Autosomal dominant hypophosphatemic rickets (ADHR)

(OMIM phenotype number #193100)

Autosomal dominant hypophosphatemic rickets (ADHR) is a rare genetic disorder of phosphate homeostasis, caused by heterozygous point mutations at amino acid residues 176 or 179 in fibroblast growth factor 23 (FGF23). These mutations disrupt enzymatic cleavage of the protein by a furin-like proprotein convertase, resulting in enhanced FGF23 bioactivity. FGF23, a secreted protein of 251 amino acids, reduces expression of sodium-phosphate co-transporters, NPT2a and NPT2c, on the apical surface of proximal renal tubule cells, resulting in renal phosphate wasting, and diminishs the renal 1α-hydroxylase and increases the 24-hydroxylase activity. Moreover, FGF23 acts at the parathyroid gland to decrease parathyroid hormone synthesis and secretion. FGF23, directly or indirectly, is involved in the pathogenesis of many diseases associated with low phosphate levels, such as tumor-induced osteomalacia (TIO), X-linked hypophosphatemic rickets (XLH), autosomal recessive hypophosphatemic rickets (ARHR), and McCune–Albright syndrome. ADHR is characterized by impaired mineralization of bone, rickets and/or osteomalacia, suppressed levels of calcitriol (1,25-dihydroxyvitamin D3), renal phosphate wasting, and low serum phosphate. This disease is the less common form of hypophosphatemic rickets, and has an incomplete penetrance and variable age of onset. Fluctuations in FGF23 concentration correlate with disease severity. Recent studies have revealed that iron could be one of the factors contributing to the regulation of FGF23 expression. Low iron levels were shown to correlate negatively with FGF23 levels in ADHR patients. In some cases remissions have been described.

Treatments for ADHR include: daily oral administration of phosphate and calcitriol, which prevents secondary hyperparathyroidism. Moreover, it is recommended a frequent monitoring of height, calcium, alkaline phosphatase, parathyroid hormone, and phosphate serum levels, urinary calcium and creatinine. In some cases, corrective surgery of skeletal deformities may be necessary.


FGF23 gene, 12p13.32 (OMIM gene/locus number #605380).


Fatigue and muscle weakness, short stature, early onset (1–3 years): severe bowing of lower extremities, rickets with enlarged costochondral junctions of the ribs; late onset (puberty): bone pain (no bowing of lower extremities).

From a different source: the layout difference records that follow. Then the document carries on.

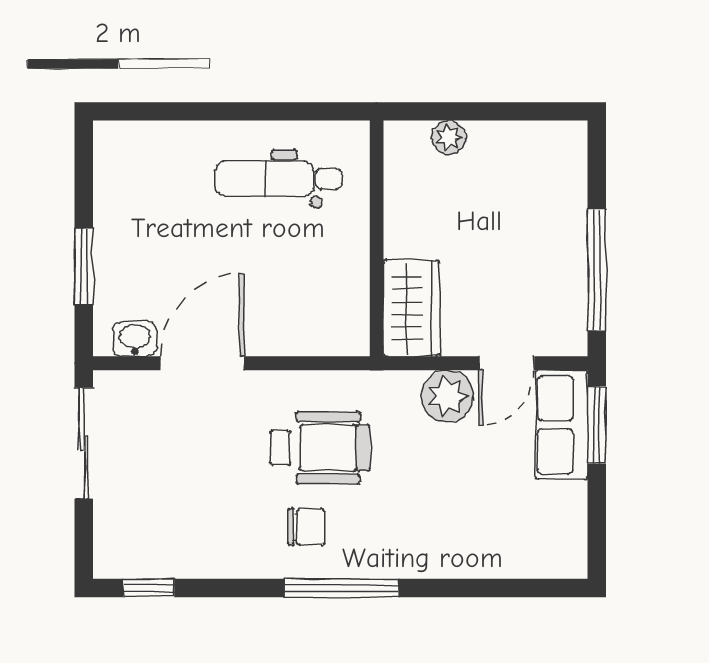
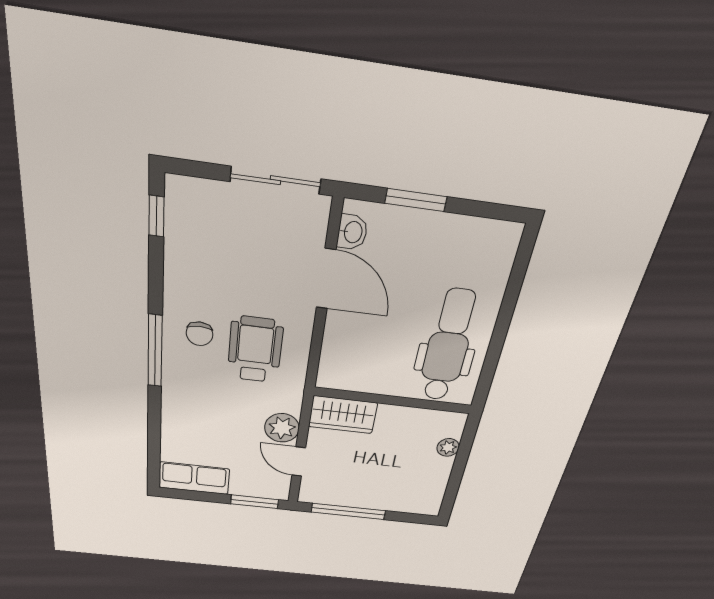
dental chair: (278, 179) -> (448, 346), width x1.36, depth x1.38
row of seats: (562, 425) -> (194, 478), moved
wheelchair: (320, 448) -> (255, 350), turned 180

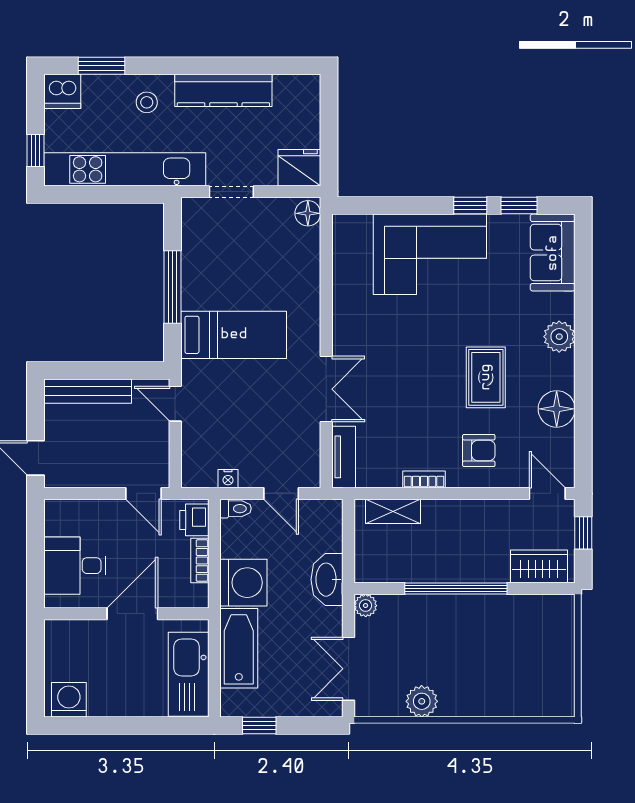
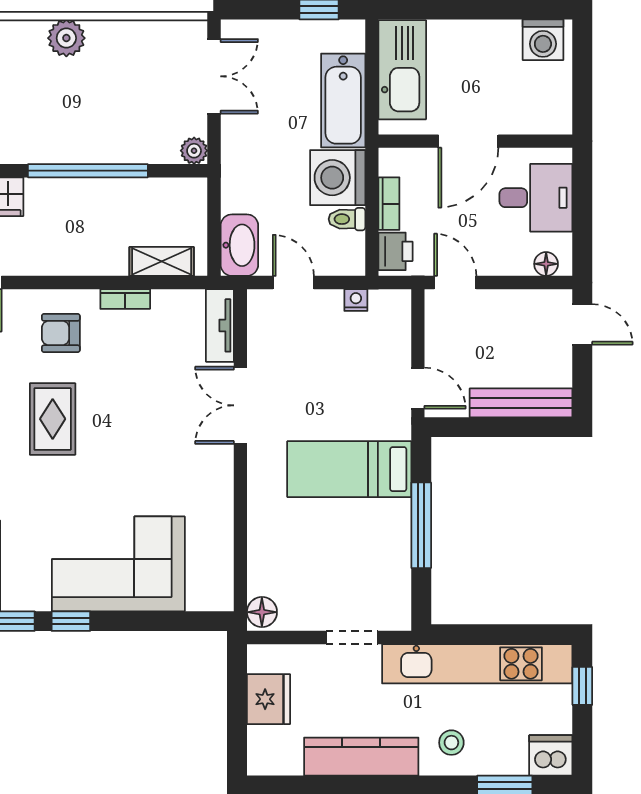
fridge: (299, 168) -> (268, 699), moved, turned -90
floor lamp: (66, 509) -> (546, 264), added
toilet: (236, 509) -> (347, 219), moved
washbasin: (327, 580) -> (239, 245), moved
plant: (422, 701) -> (66, 38), moved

Main biochemical alterations

High Ur P, low Pi, low renal TmP/GFR, normal Ca, low-normal Ur Ca, normal 25 OH D; low-normal 1,25(OH)2D, high bone ALP, high intact FGF23, and normal PTH.

Fig. Imaging data of patient affecyed by ADHR. (a) X-ray of ankles and feet shows osteoporosis and two fractures of the second metatarsal bone of both feet (red arrows). (b) Bone scan shows multiple areas (cervical rib, vertebrae, articular genua, and ankle joints) of increased tracer uptake.

Reproduced from J Bone Miner Metab, FGF23 analysis of a Chinese family with autosomal dominant hypophosphatemic rickets, 2004;36:1213-8, Sun Y, Wang O, Xia W, et al., with permission of Springer.